1. Commit to lifelong learning. Emphasize the importance of continuing education and professional development for the mentee. Recent college graduates think they’re done hitting the books and studying. No more final exams, term papers, or all-night study sessions. Those who don’t keep current and/or continue to develop their skills are certain to be left behind. Successful people never quit learning.

2. Stress communication skills. Impress upon your mentee the value of being a good listener. Those in management are rarely challenged by the technical aspects of their jobs. The difficulty comes in the communication encountered in executing their duties. Becoming a good communicator is a challenge and take practice. The first step comes in being a good listener.

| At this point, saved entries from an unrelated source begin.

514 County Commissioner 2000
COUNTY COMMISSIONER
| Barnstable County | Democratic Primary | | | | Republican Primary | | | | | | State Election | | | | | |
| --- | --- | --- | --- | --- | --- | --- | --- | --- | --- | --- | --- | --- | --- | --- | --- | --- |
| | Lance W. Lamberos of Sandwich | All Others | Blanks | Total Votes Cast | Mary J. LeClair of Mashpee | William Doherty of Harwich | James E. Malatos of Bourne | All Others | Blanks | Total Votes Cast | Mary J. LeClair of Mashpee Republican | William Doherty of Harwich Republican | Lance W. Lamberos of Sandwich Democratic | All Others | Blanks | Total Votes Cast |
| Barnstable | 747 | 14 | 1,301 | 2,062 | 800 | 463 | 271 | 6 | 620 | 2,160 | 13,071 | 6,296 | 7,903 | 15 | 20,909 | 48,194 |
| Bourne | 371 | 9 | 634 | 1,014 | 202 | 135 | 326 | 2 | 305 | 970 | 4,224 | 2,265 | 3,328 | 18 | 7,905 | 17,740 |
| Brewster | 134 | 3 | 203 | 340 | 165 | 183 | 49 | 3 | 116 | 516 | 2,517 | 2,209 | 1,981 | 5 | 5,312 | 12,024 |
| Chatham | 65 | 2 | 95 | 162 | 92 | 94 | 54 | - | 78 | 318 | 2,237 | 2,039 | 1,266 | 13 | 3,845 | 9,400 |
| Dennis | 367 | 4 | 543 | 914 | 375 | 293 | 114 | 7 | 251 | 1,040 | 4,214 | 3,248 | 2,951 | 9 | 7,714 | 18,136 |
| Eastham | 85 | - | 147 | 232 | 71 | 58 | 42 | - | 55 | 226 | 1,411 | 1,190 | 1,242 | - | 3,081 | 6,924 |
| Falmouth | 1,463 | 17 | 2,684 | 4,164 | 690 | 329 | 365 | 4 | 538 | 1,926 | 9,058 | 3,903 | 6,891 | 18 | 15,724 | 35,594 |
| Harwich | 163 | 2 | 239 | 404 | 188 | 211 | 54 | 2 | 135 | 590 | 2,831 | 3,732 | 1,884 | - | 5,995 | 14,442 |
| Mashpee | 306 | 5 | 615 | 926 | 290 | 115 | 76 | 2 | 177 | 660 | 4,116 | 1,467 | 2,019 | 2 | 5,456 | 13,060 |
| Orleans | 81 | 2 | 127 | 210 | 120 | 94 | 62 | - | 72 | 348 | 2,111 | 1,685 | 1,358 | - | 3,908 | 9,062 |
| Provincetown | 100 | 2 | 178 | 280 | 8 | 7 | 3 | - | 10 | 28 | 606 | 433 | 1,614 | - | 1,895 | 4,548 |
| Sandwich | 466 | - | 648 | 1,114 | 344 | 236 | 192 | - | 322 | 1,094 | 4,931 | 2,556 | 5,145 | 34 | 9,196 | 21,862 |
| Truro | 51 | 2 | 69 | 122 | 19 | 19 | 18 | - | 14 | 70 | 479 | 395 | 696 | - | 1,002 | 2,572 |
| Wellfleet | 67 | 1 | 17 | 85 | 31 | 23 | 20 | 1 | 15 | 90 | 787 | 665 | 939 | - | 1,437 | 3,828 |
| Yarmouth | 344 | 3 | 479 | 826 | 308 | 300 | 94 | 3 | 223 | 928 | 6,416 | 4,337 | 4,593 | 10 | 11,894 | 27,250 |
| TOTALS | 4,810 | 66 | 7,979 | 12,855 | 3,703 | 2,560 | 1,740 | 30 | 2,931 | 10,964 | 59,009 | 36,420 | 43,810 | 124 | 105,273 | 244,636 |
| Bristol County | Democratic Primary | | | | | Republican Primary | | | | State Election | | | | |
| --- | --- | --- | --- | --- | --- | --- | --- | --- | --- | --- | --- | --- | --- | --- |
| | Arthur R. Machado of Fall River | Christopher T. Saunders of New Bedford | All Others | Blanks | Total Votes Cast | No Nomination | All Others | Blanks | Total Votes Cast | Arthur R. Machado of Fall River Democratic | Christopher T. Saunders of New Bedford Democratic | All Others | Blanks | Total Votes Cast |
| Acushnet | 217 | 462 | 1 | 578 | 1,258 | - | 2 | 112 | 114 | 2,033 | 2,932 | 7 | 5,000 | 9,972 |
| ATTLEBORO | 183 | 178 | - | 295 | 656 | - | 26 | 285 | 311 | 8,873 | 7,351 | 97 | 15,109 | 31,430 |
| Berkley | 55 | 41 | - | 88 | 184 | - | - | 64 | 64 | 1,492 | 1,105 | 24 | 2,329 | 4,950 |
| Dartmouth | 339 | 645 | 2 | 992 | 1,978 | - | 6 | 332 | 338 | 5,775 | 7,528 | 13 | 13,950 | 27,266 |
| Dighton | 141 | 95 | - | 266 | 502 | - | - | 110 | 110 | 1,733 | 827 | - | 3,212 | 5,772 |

Having a clear understanding from the start can help solve or even avoid many problems.

3. Offer a big picture view. Expose your mentee(s) to a variety of people, activities and responsibilities. It’s tempting once an intern or young new employee joins the team to stick them in jobs that are more manual-labor intensive or less desirable than others. While there is nothing wrong in “learning the ropes,” it’s important that those just starting in their careers be exposed to the big picture and learn from a variety of perspectives. This makes them more valuable employees, and helps them tie what they do to the overall operations.

Mentee Guidelines

1. Get real with your mentor. Take it upon yourself to share with your mentor any areas of interest, where skill development might be needed and/or career goals. Your mentor can take that into account as he assigns your duties and exposes you to golf facility operations.

2. Buy some dress clothes. You will have the opportunity to attend an event that requires formal dress. Missing out on these because you don’t have the proper attire can be a huge lost opportunity.

3. Build and leverage your network. You will meet many people in the course of your career, but the people you meet in the formative years can be helpful in developing skills and advancing your lot in life. Develop relationships, keep in contact with them, and ask them for advice and help.